▸ **Arbeitsanweisung**
Übersetze bitte diesen Satz aus dem Leseauszug ins Englische: „So bleiben unter dem Strich lediglich die Jahre 1756 und 1757 als Zeit einer quantitativ intensiven Auseinandersetzung mit dem Erdbeben übrig.“

▸ **Leseauszug**
Im letzten Kapitel (",Sismotheologie'? - Deutungen des Erdbenens von Lissabon zwischen Marginalisierung und Transformation" [515-615]) weist L. - durchaus frappierend - nach, wie schnell das Thema der verheerenden Naturkatastrophe in der Folgezeit durch die Beschäftigung mit einer von Menschenhand geschaffenen Katastrophe ersetzt wurde: Eine Analyse der Buchmesskataloge von 1755 bis 1759 (517-525) bringt ans Licht, dass die Reflexion über das Erdbeben schnell durch die Schrecken des Siebenjährigen Krieges als Tagesthema abgelöst wird. So bleiben unter dem Strich lediglich die Jahre 1756 und 1757 als Zeit einer quantitativ intensiven Auseinandersetzung mit dem Erdbeben übrig. Dieses äußere Anzeichen signalisiert- so die diskussionswürdige These L.s - eine Wende von qualitativer Bedeutung. Nunmehr steht nicht die Frage nach der unmittelbaren Evidenz der Natur(katastrophe) hinsichtlich ihres Verweischarakters auf den Schöpfer im Mittelpunkt. Sondern der "Mensch ... als vornehmste[r] Teil und als Leser des von Gott geschaffenen Naturbuches" bzw. die "Bedingungen und Folgen rechter Gotteserkenntnis aus der Natur" (626) treten in den Mittelpunkt einer physikotheologisch verankerten Reflexion. Die damit aufscheinende Flexibilität physikotheologischen Denkens erweist sich jedoch in der Folgezeit als nicht beliebig dehnbar und von unbegrenzter Dauer. Am Beispiel der "Sismotheologie" (1772) von Johann Samuel Preu zeigt sich, "daß die Physikotheologie ihren Integrationsanspruch zwar noch behauptete, aber nicht mehr aufrechterhalten konnte" (627). Die wichtigsten Ergebnisse der Arbeit werden im Anschluss an dieses Kapitel in einer prägnanten Zusammenfassung aufbereitet (616-628).

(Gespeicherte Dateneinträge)
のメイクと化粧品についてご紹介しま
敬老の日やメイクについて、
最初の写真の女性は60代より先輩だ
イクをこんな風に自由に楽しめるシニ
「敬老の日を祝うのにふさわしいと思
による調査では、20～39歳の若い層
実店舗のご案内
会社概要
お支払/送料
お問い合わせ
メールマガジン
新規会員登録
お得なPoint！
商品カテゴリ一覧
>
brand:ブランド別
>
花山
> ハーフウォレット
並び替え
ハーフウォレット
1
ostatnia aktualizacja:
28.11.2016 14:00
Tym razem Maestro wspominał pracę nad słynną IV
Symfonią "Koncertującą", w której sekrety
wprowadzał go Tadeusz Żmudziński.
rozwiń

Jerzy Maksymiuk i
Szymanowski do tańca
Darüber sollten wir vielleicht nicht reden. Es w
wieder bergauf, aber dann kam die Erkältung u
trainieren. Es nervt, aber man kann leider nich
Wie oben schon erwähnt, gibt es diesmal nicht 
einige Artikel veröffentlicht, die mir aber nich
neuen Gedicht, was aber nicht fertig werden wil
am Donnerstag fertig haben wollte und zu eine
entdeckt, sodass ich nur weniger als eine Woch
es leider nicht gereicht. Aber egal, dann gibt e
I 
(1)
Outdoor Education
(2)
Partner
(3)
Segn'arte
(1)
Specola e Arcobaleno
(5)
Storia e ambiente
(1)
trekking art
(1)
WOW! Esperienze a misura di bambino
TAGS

▸ **Antwortfeld**
All told, only the years 1756 and 1757 remain as a period of quantitatively intensive engagement with the earthquake.